§ Exercise directions: Scan the material below and copy every line holding the word "pixels".

§ The input:
* * * * * * *

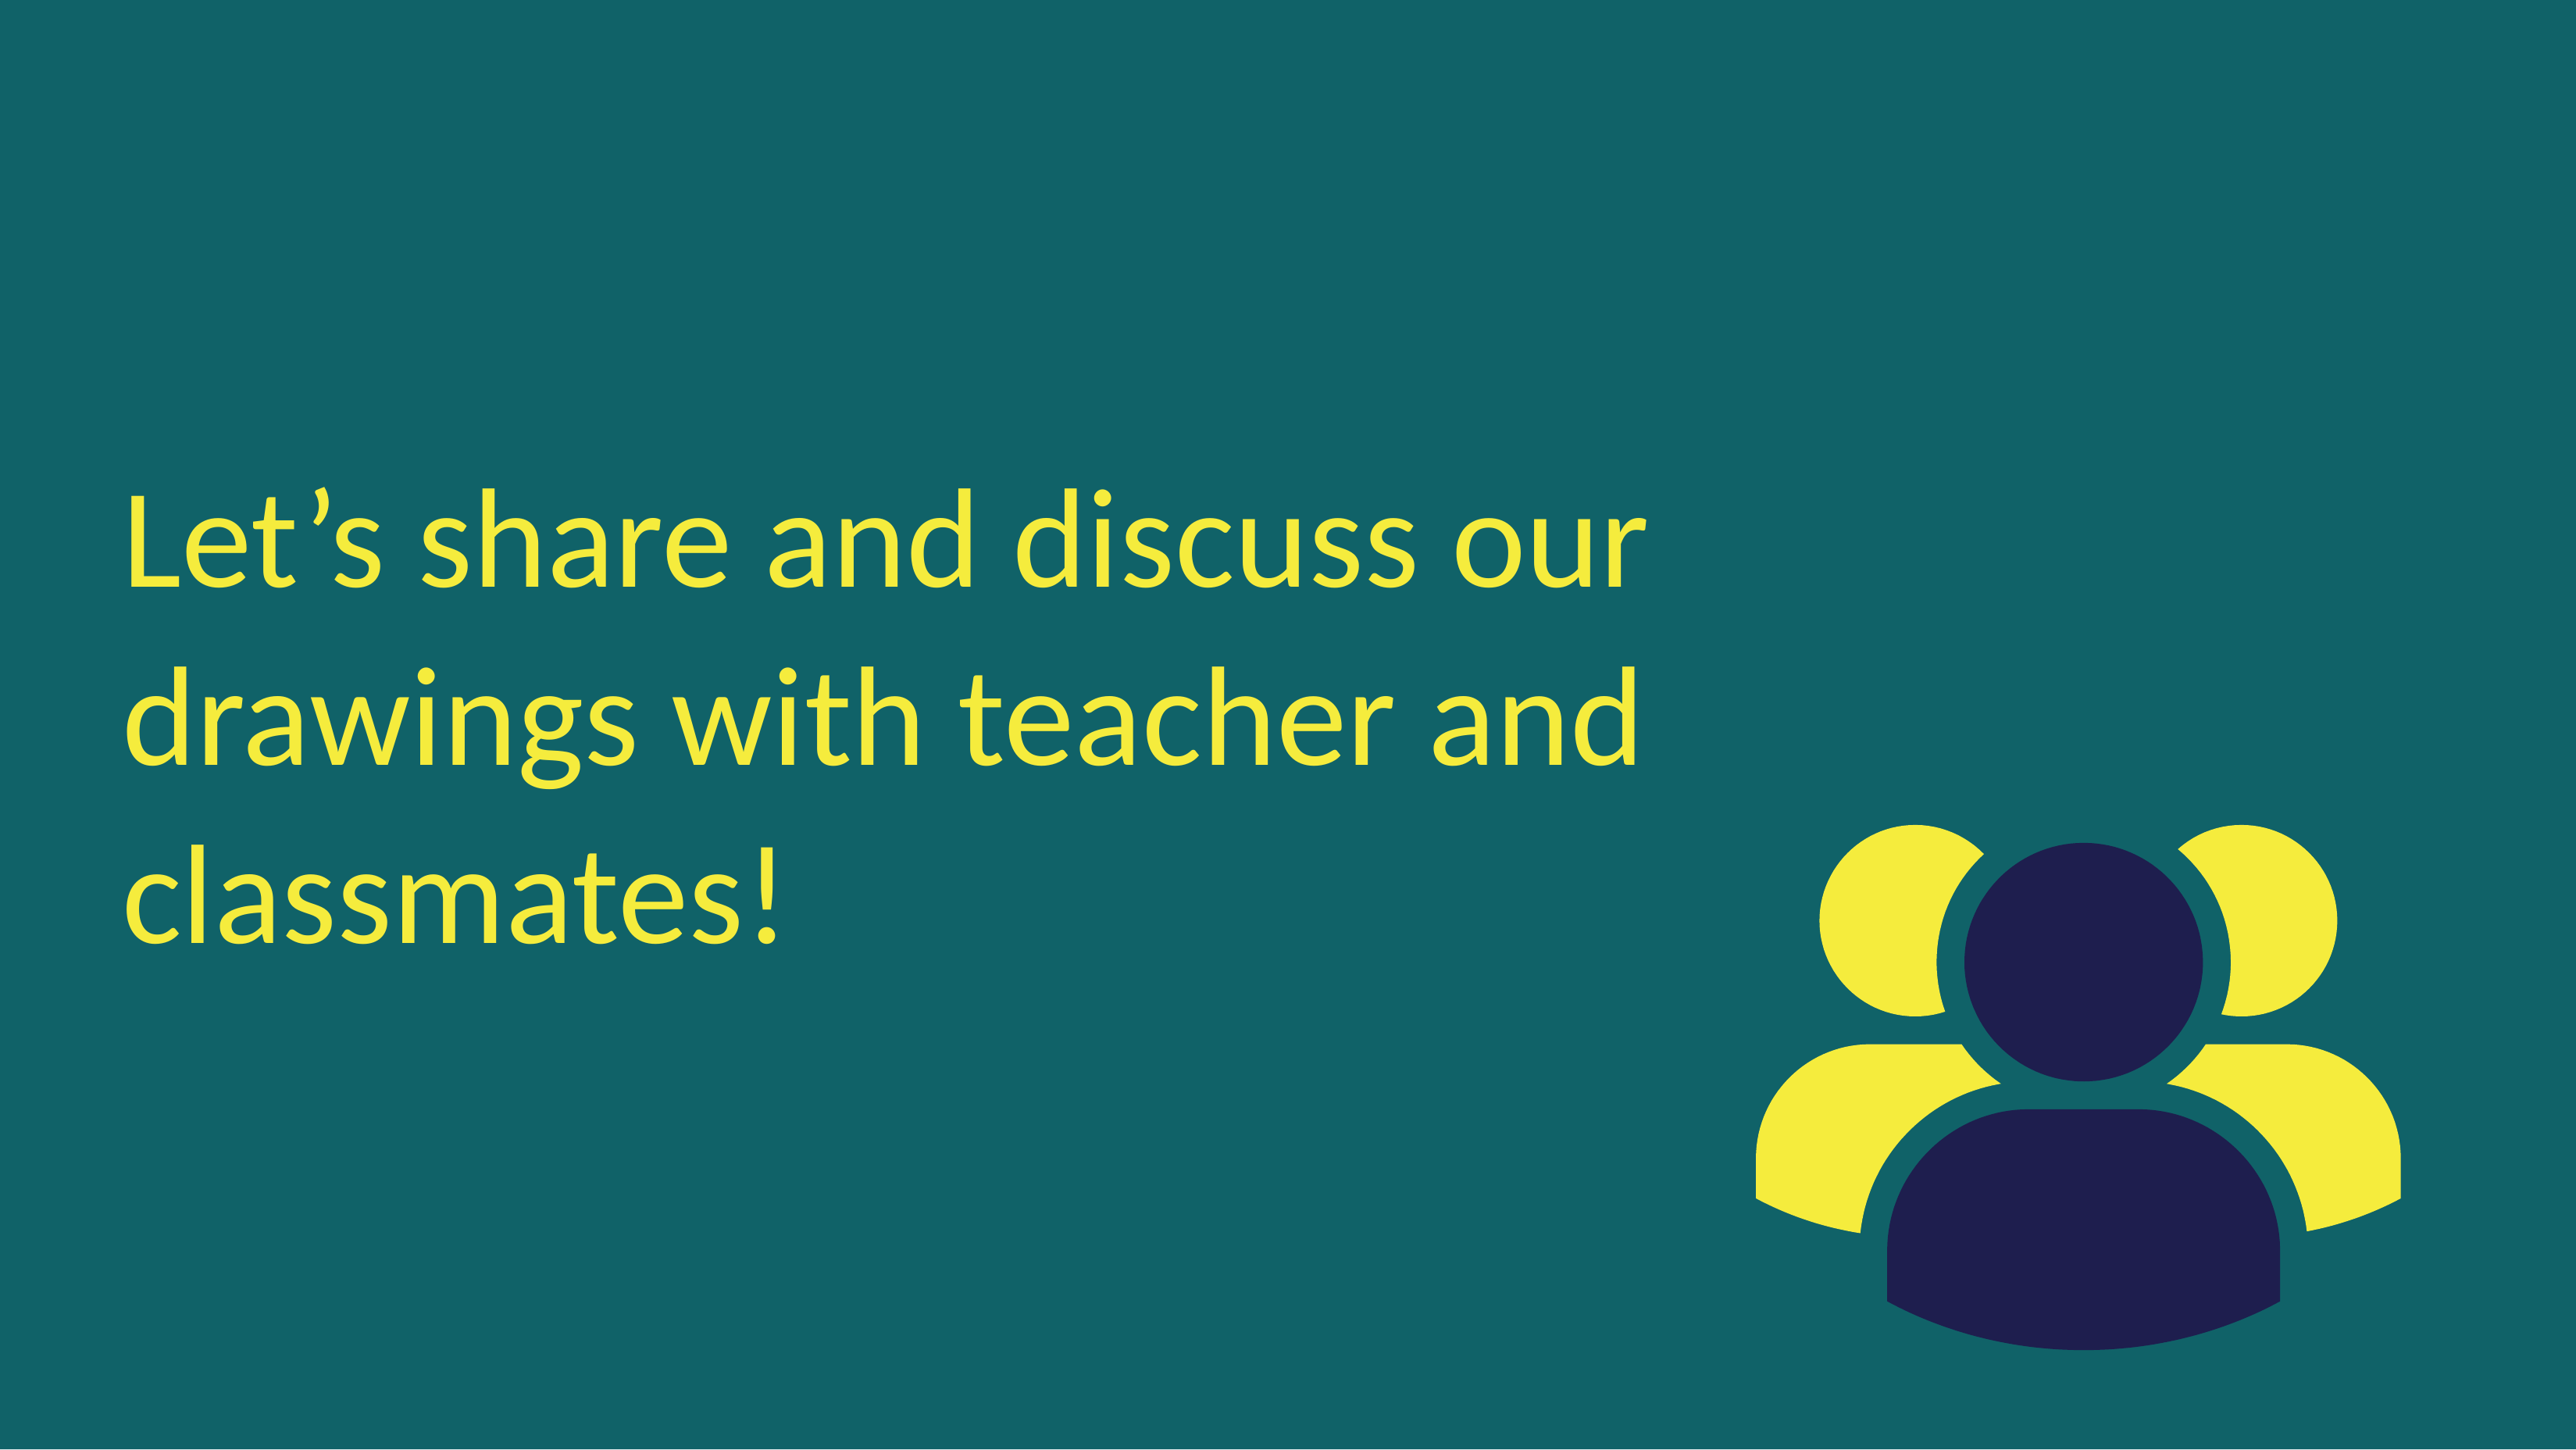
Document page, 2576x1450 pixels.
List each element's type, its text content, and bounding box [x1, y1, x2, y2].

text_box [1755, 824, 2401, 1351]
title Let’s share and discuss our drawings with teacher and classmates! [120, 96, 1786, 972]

* * * * * * *

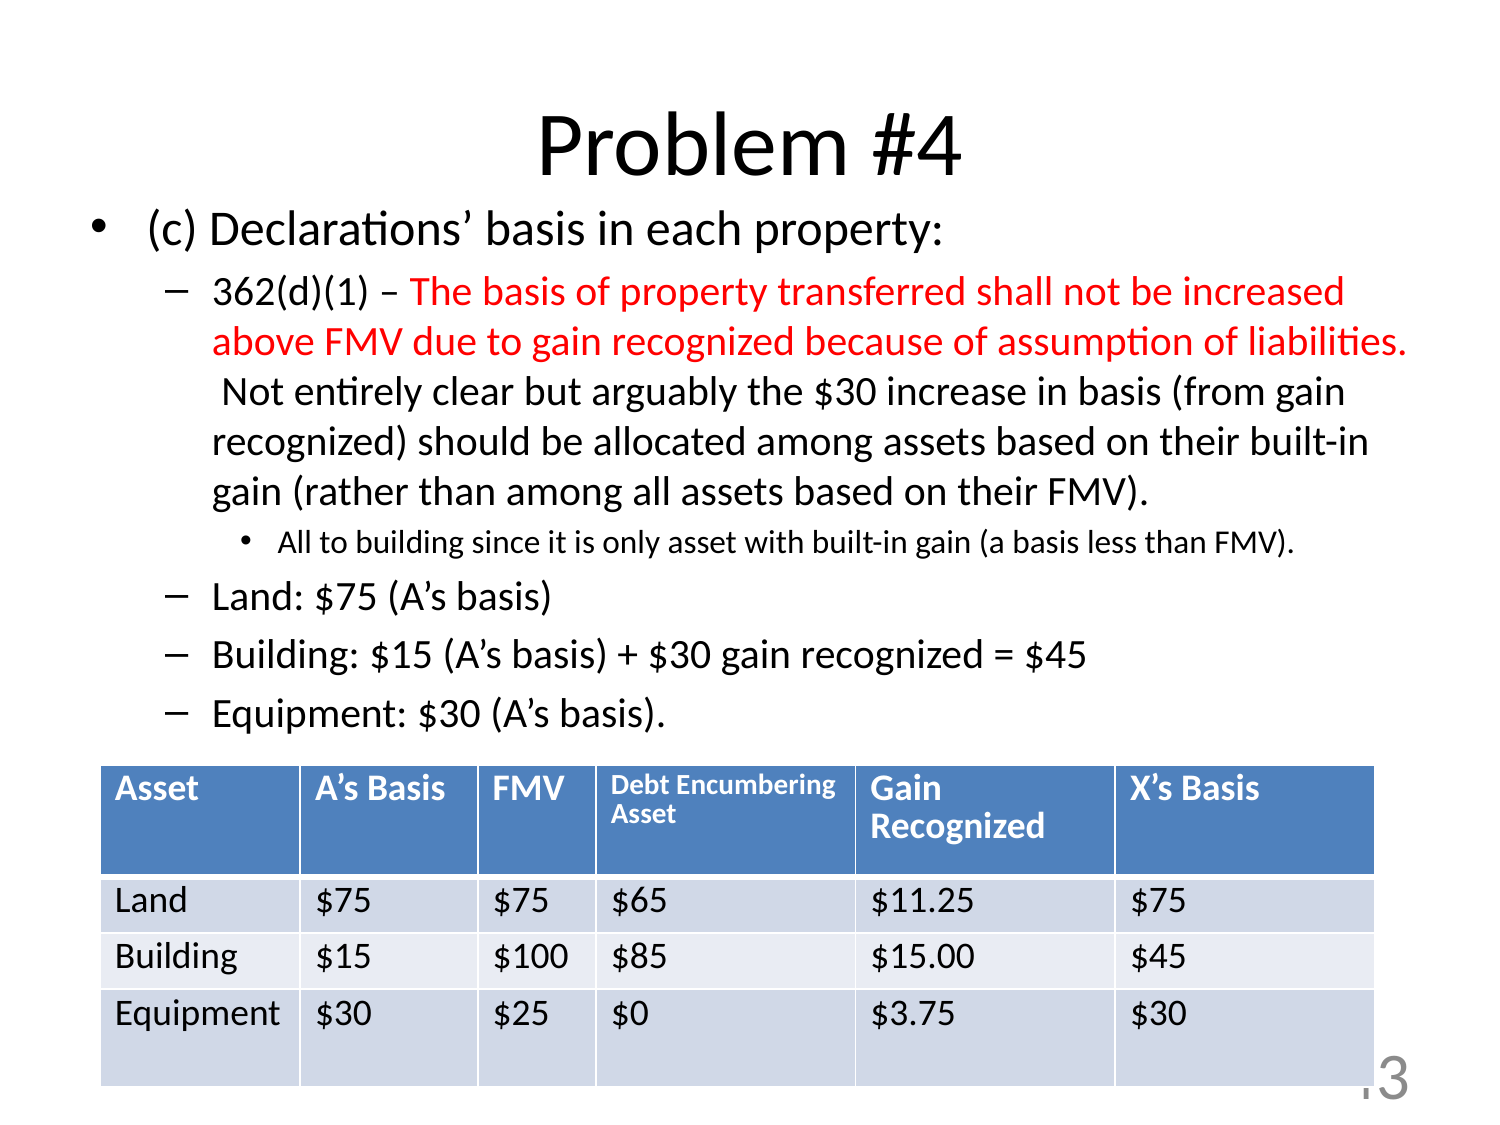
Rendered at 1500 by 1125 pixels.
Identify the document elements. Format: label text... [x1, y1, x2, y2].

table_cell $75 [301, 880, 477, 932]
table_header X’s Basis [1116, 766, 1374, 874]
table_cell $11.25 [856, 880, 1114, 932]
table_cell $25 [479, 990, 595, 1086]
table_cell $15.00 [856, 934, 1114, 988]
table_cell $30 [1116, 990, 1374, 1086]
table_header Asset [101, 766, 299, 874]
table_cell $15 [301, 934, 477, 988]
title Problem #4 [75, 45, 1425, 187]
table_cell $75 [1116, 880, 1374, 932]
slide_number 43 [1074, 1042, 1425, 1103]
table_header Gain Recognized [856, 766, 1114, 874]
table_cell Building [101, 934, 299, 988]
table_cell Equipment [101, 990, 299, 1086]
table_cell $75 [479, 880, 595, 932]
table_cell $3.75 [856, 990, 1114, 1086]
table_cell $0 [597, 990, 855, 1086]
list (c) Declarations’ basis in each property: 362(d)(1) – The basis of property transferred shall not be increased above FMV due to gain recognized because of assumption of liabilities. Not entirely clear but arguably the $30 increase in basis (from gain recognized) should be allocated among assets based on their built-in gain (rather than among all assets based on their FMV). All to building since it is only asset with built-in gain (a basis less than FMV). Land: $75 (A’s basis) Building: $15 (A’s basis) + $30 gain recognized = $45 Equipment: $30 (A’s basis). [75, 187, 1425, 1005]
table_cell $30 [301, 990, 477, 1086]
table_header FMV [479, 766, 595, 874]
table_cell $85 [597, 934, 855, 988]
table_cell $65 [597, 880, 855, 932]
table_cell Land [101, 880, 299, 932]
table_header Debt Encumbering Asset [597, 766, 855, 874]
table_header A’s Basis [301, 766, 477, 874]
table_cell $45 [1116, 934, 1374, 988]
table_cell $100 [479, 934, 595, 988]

* * * * * * *

§ Exercise response:
Document page, 2576x1450 pixels.
Rendered at 1500 by 1125 pixels.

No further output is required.